Rekordjagd trotz Moos auf den Schultern

Esch/Alzette · Für die besten Radrennfahrer der Welt beginnt am 15. Januar bei der Australien-Rundfahrt die Saison 2012. Zu diesem Kreis zählt Jens Voigt, der als ältester Profi der sogenannten World-Tour Geschichte schreibt. Der 40-Jährige geht in seine vielleicht letzte Saison.

Esch/Alzette. Von seinem Leben nach dem Profi-Radsport hat er klare Vorstellungen: "Ich schicke dann meine Frau arbeiten. Ich habe jetzt 15 Jahre die Familie ernährt. Jetzt ist sie 15 Jahre dran." Mit diesem nicht ganz ernst gemeinten Vorschlag erntete Jens Voigt von seiner Gattin nicht nur Gelächter, sondern auch ein paar Hiebe in die Rippen. Eine Kabbelei im Spaß. Als Radprofi hatte der 40-Jährige in den vergangenen Jahren ernsthaftere Kämpfe zu bestehen.
2012 wird womöglich die letzte Saison für den unermüdlichen Arbeiter. Ein Ausrollen kommt für den Wahl-Berliner aber nicht in frage.

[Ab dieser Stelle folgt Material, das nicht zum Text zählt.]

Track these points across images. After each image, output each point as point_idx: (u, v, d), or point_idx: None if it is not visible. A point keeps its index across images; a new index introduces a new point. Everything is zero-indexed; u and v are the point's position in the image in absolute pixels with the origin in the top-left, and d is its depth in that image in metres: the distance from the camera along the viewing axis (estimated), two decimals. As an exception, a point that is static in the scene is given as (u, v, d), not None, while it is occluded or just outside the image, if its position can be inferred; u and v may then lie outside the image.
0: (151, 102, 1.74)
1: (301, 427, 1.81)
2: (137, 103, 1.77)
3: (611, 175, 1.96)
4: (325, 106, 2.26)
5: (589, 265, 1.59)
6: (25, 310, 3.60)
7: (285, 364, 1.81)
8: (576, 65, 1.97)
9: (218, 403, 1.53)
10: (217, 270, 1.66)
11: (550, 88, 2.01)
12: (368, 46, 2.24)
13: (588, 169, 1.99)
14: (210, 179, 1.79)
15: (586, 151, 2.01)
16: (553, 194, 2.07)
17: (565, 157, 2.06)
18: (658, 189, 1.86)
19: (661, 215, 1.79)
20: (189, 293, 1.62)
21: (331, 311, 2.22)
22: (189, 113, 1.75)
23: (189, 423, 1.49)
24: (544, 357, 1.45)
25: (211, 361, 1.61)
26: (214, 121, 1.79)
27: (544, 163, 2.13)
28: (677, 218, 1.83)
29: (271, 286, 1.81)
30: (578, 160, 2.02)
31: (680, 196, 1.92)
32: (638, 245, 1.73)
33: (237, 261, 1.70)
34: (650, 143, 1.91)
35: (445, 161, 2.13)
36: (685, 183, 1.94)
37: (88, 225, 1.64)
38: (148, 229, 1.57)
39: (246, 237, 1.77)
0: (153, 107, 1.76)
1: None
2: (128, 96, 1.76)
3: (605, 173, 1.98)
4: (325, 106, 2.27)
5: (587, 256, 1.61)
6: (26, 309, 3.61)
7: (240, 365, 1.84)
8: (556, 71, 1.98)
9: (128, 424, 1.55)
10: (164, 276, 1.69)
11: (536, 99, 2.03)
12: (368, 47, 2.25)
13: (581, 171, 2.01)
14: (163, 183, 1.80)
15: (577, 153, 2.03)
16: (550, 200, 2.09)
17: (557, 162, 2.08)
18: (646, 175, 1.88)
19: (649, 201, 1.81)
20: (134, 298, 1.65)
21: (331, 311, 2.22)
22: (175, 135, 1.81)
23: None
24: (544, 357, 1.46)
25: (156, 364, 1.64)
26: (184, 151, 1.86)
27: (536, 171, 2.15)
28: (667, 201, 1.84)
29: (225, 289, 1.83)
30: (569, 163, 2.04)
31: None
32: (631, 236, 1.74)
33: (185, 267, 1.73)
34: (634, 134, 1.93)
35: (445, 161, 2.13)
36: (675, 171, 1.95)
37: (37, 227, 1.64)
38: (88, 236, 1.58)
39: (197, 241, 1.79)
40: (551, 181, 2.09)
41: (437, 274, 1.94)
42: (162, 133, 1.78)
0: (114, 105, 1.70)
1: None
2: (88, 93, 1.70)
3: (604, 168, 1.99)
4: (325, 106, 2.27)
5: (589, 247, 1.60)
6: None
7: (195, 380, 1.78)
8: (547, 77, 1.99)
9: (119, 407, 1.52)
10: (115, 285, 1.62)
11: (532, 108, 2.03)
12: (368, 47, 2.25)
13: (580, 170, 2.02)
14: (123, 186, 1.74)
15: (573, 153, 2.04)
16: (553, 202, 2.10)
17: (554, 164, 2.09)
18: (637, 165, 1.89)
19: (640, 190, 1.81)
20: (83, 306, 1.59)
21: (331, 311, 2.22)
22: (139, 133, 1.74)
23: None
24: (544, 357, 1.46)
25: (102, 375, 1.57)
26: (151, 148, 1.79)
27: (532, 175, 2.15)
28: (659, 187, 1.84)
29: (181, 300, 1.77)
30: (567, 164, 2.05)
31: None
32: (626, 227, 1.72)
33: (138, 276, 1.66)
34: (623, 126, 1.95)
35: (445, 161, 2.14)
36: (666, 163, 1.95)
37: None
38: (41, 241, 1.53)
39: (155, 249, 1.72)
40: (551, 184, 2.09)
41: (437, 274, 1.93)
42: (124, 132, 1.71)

Zwar beschreibt er seine Rolle im neuen luxemburgischen Top-Team Radioshak-Nissan-Trek als "Spaßmacher, der ab und zu auch ein bisschen Fahrrad fahren darf" — doch das wird seinen Ambitionen nicht gerecht. 14 Mal hat er bereits die Tour de France absolviert. In diesem Jahr will Voigt zum 15. Mal am Start stehen — er würde damit alleiniger deutscher Rekordhalter. "Ich glaube, dass ich die Leistung noch bringen kann. Wenn jemand gebraucht wird, der unzerstörbar ist, dann bin ich dabei", sagt der sechsfache Familienvater.

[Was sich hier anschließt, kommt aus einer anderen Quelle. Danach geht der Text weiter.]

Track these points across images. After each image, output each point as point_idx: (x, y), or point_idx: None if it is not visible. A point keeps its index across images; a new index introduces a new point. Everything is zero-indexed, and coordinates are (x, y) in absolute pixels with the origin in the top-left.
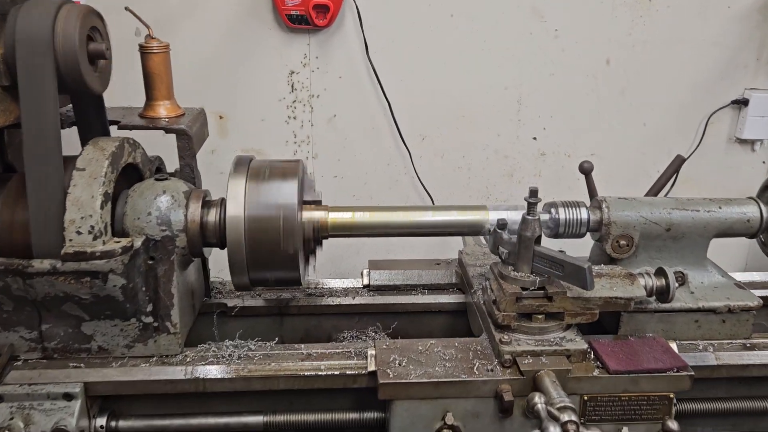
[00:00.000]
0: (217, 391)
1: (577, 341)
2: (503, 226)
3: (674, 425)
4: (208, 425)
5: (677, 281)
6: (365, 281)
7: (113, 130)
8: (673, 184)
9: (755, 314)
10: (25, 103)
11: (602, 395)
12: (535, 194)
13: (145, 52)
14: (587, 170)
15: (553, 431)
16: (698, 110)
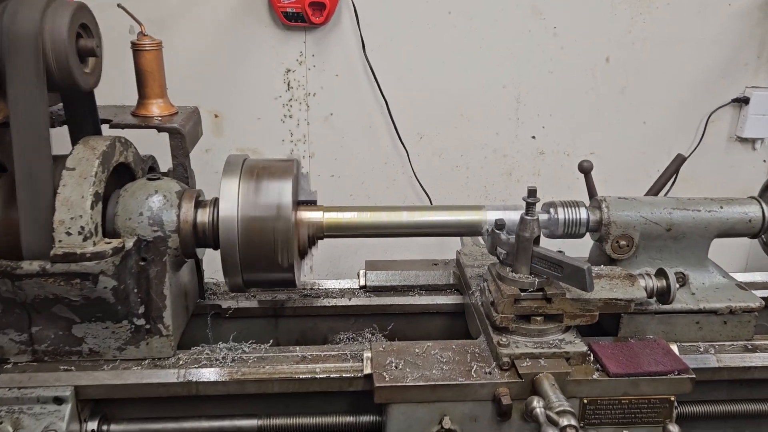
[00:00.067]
0: (210, 394)
1: (576, 343)
2: (501, 226)
3: (675, 429)
4: (201, 429)
5: (678, 282)
6: (362, 282)
7: (105, 129)
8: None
9: (757, 315)
10: (13, 101)
11: (602, 398)
12: (533, 194)
13: (137, 49)
14: (587, 169)
15: None
16: (698, 109)
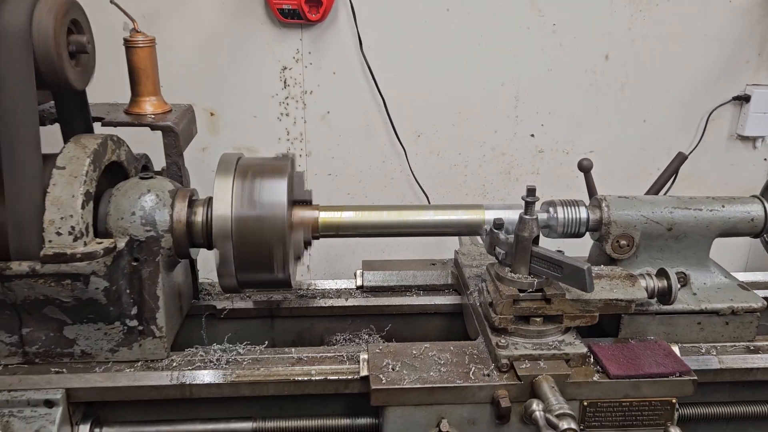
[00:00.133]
0: (204, 396)
1: (576, 345)
2: (500, 225)
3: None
4: (195, 431)
5: (679, 282)
6: (359, 282)
7: (97, 127)
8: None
9: (759, 316)
10: (1, 99)
11: (602, 401)
12: (532, 193)
13: (130, 46)
14: (586, 168)
15: None
16: (699, 106)
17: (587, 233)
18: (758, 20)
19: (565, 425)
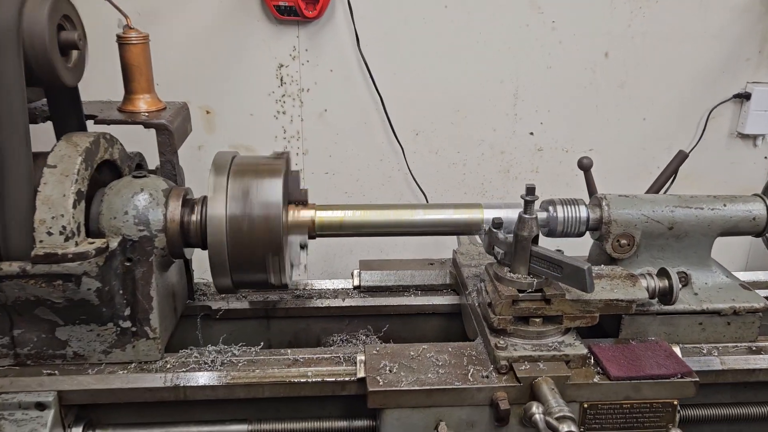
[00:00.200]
0: (198, 399)
1: (576, 346)
2: (499, 225)
3: None
4: None
5: (680, 282)
6: (356, 282)
7: (90, 125)
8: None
9: (761, 316)
10: None
11: (603, 403)
12: (532, 192)
13: (123, 43)
14: (586, 166)
15: None
16: (699, 104)
17: (587, 232)
18: (759, 18)
19: (565, 428)
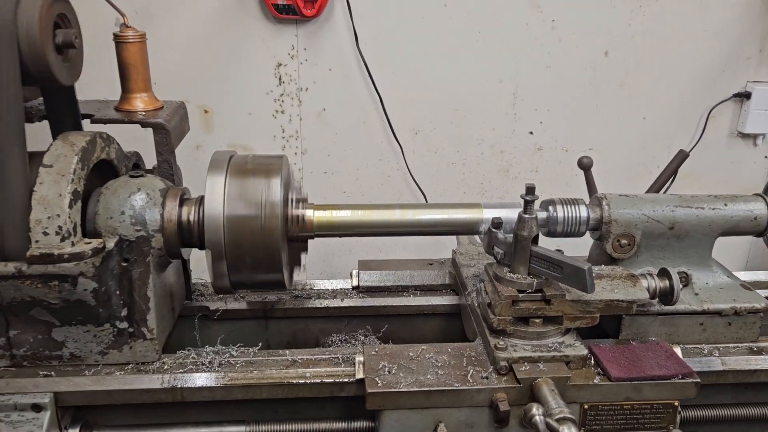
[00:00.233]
0: (196, 400)
1: (576, 346)
2: (498, 225)
3: None
4: None
5: (681, 282)
6: (354, 282)
7: (87, 124)
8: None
9: (762, 316)
10: None
11: (603, 404)
12: (532, 191)
13: (119, 41)
14: (587, 166)
15: None
16: (699, 103)
17: (587, 232)
18: (759, 16)
19: (565, 430)
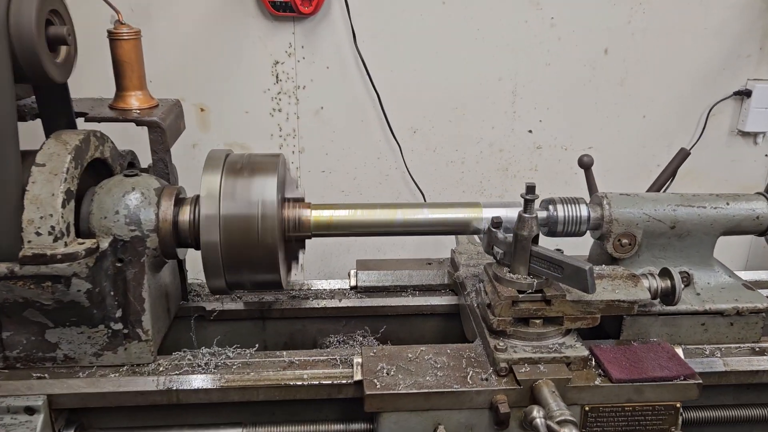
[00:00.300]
0: (192, 402)
1: (577, 347)
2: (498, 224)
3: None
4: None
5: (682, 282)
6: (353, 282)
7: (81, 122)
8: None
9: (764, 317)
10: None
11: (604, 405)
12: (532, 190)
13: (114, 38)
14: (587, 164)
15: None
16: (699, 102)
17: (588, 232)
18: (759, 14)
19: None
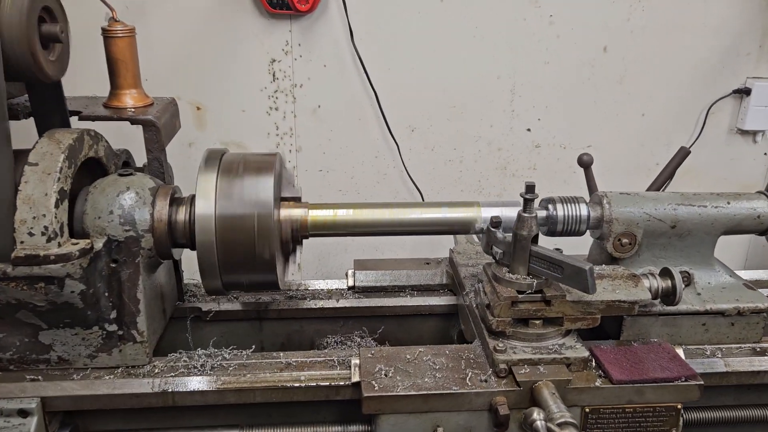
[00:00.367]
0: (188, 405)
1: (577, 348)
2: (497, 224)
3: None
4: None
5: (683, 282)
6: (350, 282)
7: (75, 121)
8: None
9: (766, 317)
10: None
11: (605, 407)
12: (531, 190)
13: (108, 36)
14: (587, 163)
15: None
16: (699, 100)
17: (588, 231)
18: (759, 12)
19: None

Wunsch nach "Jahr ohne Idioten"


Bei allem Ehrgeiz haben sich Voigts Perspektiven verändert: "Es ist auch verdammt schön, wenn andere gewinnen und man weiß: Du hast Ihnen dabei geholfen!" Der zweifache Gewinner der Deutschland-Tour hat in seiner Karriere viel erlebt. Wichtige Etappensiege, zwei Tage im Gelben Trikot des Gesamtführenden bei der Tour de France, schwere Stürze 2009 oder im September 2011. Umso glücklicher ist er, immer noch zur Creme de la Creme des Welt-Radsports zu zählen: "Man zahlt als Radprofi einen hohen Preis. Mir ist nicht alles in den Schoß gefallen. Wenn das von Leuten anerkannt wird, deren Wort Gewicht hat, ist das eine Auszeichnung."

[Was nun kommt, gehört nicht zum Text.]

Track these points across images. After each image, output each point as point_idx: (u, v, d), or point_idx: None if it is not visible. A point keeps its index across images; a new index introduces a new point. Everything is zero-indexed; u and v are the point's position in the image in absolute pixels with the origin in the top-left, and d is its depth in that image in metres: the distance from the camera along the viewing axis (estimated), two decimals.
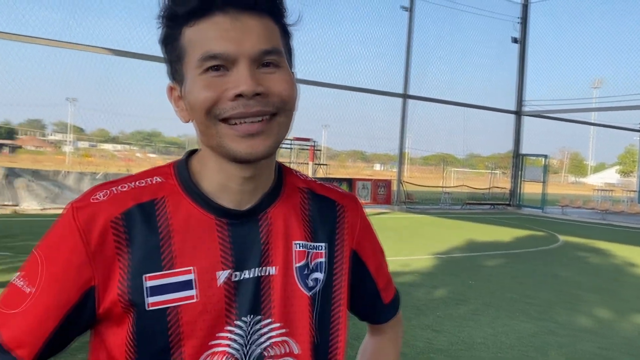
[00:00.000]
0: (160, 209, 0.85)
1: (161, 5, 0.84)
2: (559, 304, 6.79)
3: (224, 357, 0.84)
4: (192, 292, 0.83)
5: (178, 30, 0.83)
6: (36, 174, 14.35)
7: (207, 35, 0.80)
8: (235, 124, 0.81)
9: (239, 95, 0.79)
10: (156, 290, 0.82)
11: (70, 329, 0.83)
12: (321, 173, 20.04)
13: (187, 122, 0.87)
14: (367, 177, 22.38)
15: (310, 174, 17.18)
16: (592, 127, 36.66)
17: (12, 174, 13.87)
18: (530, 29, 24.23)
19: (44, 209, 13.94)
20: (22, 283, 0.82)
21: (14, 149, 52.59)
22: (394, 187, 20.76)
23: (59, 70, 15.67)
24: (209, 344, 0.84)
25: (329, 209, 0.98)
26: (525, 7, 24.02)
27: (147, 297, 0.81)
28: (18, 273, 0.84)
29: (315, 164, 18.26)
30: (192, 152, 0.94)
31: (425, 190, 23.63)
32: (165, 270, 0.82)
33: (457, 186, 26.06)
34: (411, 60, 20.85)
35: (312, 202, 0.97)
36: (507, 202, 23.88)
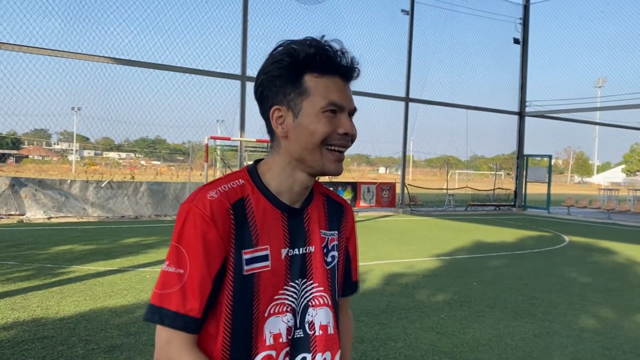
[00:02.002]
0: (248, 204, 1.22)
1: (296, 47, 1.19)
2: (564, 304, 6.78)
3: (284, 307, 1.24)
4: (268, 263, 1.22)
5: (300, 73, 1.20)
6: (42, 183, 14.39)
7: (331, 88, 1.21)
8: (335, 150, 1.22)
9: (345, 134, 1.22)
10: (249, 261, 1.20)
11: (218, 288, 1.18)
12: (326, 177, 20.00)
13: (284, 137, 1.23)
14: (371, 181, 22.36)
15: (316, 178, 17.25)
16: (596, 126, 36.52)
17: (17, 183, 13.93)
18: (532, 30, 24.22)
19: (50, 218, 14.01)
20: (172, 269, 1.16)
21: (19, 158, 52.79)
22: (398, 190, 20.75)
23: (63, 80, 15.73)
24: (274, 297, 1.23)
25: (338, 209, 1.42)
26: (525, 8, 24.00)
27: (244, 265, 1.19)
28: (165, 263, 1.16)
29: None
30: (257, 161, 1.31)
31: (429, 192, 23.61)
32: (254, 247, 1.20)
33: (460, 188, 26.04)
34: (412, 64, 20.85)
35: (329, 203, 1.40)
36: (512, 203, 23.82)
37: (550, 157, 24.43)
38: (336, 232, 1.37)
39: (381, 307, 6.22)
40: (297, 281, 1.26)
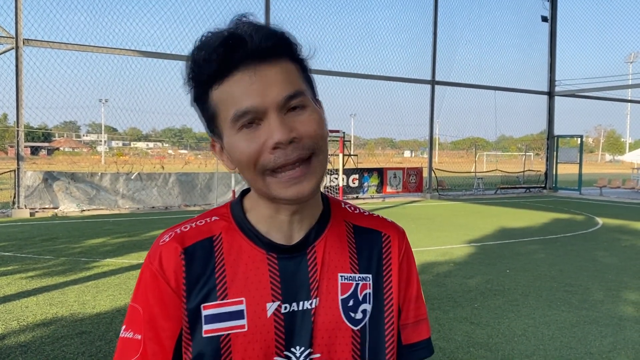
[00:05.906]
0: (217, 245, 0.93)
1: (186, 68, 0.88)
2: (600, 291, 6.64)
3: None
4: (243, 322, 0.89)
5: (206, 91, 0.88)
6: (74, 177, 14.68)
7: (233, 93, 0.84)
8: (280, 171, 0.86)
9: (278, 145, 0.83)
10: (211, 319, 0.89)
11: (185, 351, 0.91)
12: (351, 163, 19.94)
13: (232, 170, 0.93)
14: (397, 166, 22.18)
15: (340, 166, 17.19)
16: (628, 103, 35.51)
17: (50, 177, 14.23)
18: (560, 7, 23.56)
19: (83, 210, 14.30)
20: (129, 334, 0.92)
21: (51, 151, 53.96)
22: (425, 175, 20.57)
23: (91, 73, 15.98)
24: None
25: (375, 241, 1.00)
26: None
27: (204, 324, 0.89)
28: (122, 328, 0.94)
29: (345, 155, 18.15)
30: (246, 192, 1.00)
31: (456, 176, 23.34)
32: (220, 300, 0.90)
33: (490, 171, 25.66)
34: (438, 46, 20.51)
35: (359, 233, 1.00)
36: (542, 185, 23.40)
37: (581, 137, 23.89)
38: (370, 275, 0.97)
39: None
40: (293, 350, 0.90)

Einer, der Voigt in hohen Tönen lobt, ist Johan Bruyneel, der Generalmanager von Radioshak-Nissan-Trek: "Jens ist super professionell und sehr gut für den Teamspirit. Man kann zu jeder Sekunde auf ihn zählen."
Dabei war im Spätsommer lange unklar, ob Voigt im luxemburgischen Super-Team überhaupt noch eine Rolle spielt. "Ich hing lange in der Luft. Das war keine angenehme Erfahrung", sagt der gebürtige Grevesmühlener. Auch den Zusammenschluss der Teams Radioshak und Leopard-Trek (sein bisheriger Rennstall) beobachtete er zunächst mit Skepsis: "Beim ersten Zusammentreffen war auf beiden Seiten eine Zurückhaltung spürbar. Jetzt kann ich sagen: Es läuft jetzt besser als erwartet."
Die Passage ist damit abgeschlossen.